ACTIVITY: Reproduce each line of the material below word for word, without the pictures.

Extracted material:
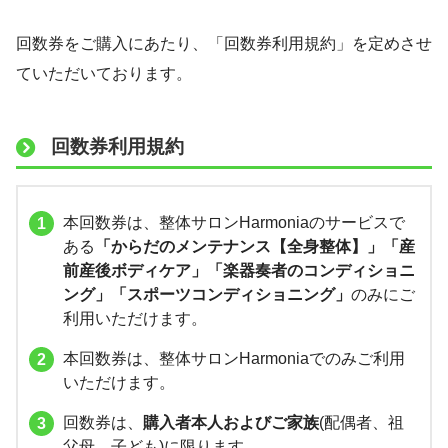
回数券をご購入にあたり、「回数券利用規約」を定めさせ
ていただいております。
回数券利用規約
本回数券は、整体サロンHarmoniaのサービスで
ある
「からだのメンテナンス【全身整体】」「産
前産後ボディケア」「楽器奏者のコンディショニ
ング」「スポーツコンディショニング」
のみにご
利用いただけます。
本回数券は、整体サロンHarmoniaでのみご利用
いただけます。
回数券は、
購入者本人およびご家族
(配偶者、祖
父母、子ども)に限ります。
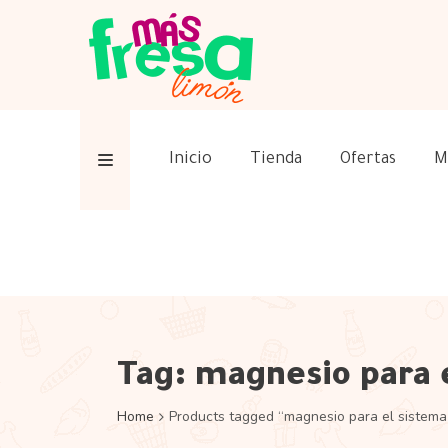
Inicio
Tienda
Ofertas
M
Tag:
magnesio para 
Home
Products tagged “magnesio para el sistema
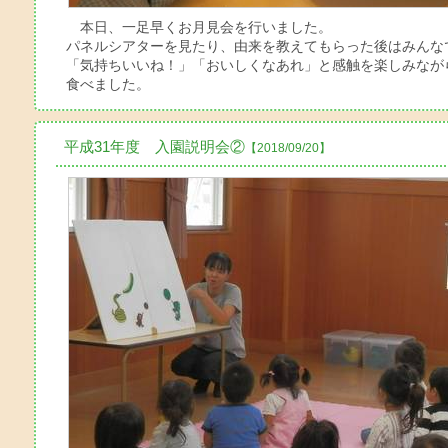
本日、一足早くお月見会を行いました。
パネルシアターを見たり、由来を教えてもらった後はみんな
「気持ちいいね！」「おいしくなあれ」と感触を楽しみなが
食べました。
平成31年度 入園説明会②
【2018/09/20】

TASK SOLUTION:
回数券をご購入にあたり、「回数券利用規約」を定めさせ
ていただいております。
回数券利用規約
本回数券は、整体サロンHarmoniaのサービスで
ある
「からだのメンテナンス【全身整体】」「産
前産後ボディケア」「楽器奏者のコンディショニ
ング」「スポーツコンディショニング」
のみにご
利用いただけます。
本回数券は、整体サロンHarmoniaでのみご利用
いただけます。
回数券は、
購入者本人およびご家族
(配偶者、祖
父母、子ども)に限ります。
Inicio
Tienda
Ofertas
M
Tag:
magnesio para 
Home
Products tagged “magnesio para el sistema
本日、一足早くお月見会を行いました。
パネルシアターを見たり、由来を教えてもらった後はみんな
「気持ちいいね！」「おいしくなあれ」と感触を楽しみなが
食べました。
平成31年度 入園説明会②
【2018/09/20】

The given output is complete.